EXERCISE DIRECTIONS
Reproduce the records that follow without alteration, apart from removing the pictures.

SOURCE INFORMATION
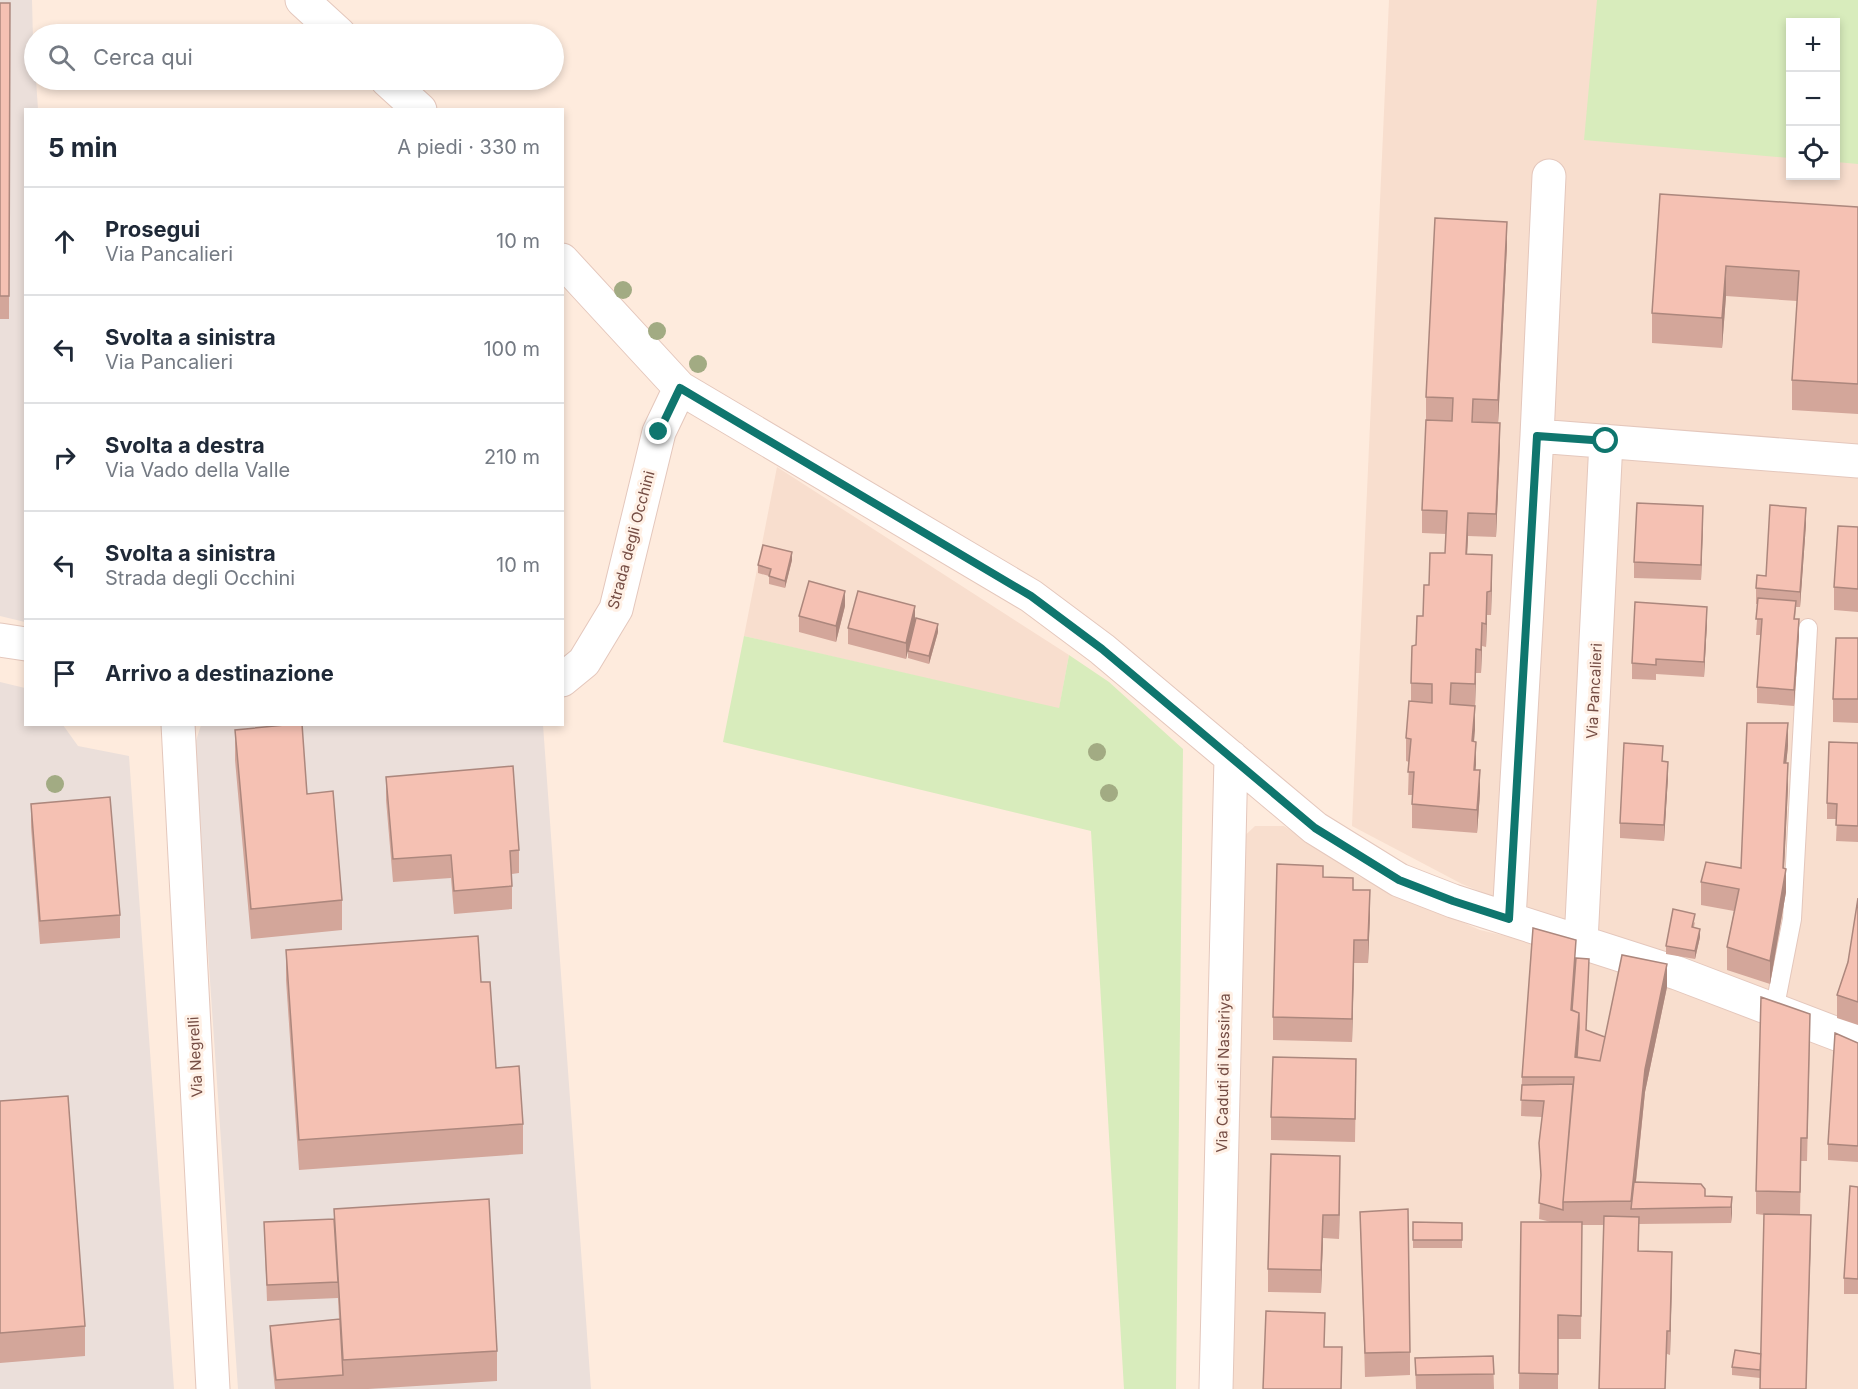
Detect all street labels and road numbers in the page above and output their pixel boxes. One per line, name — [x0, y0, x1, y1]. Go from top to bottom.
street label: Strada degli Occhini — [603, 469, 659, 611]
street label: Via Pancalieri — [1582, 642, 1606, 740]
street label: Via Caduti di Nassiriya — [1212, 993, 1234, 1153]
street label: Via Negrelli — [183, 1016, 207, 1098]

FINISHED TASK
Detect all street labels and road numbers in the page above and output their pixel boxes. One per line, name — [x0, y0, x1, y1]. Go from top to bottom.
street label: Strada degli Occhini — [603, 469, 659, 611]
street label: Via Pancalieri — [1582, 642, 1606, 740]
street label: Via Caduti di Nassiriya — [1212, 993, 1234, 1153]
street label: Via Negrelli — [183, 1016, 207, 1098]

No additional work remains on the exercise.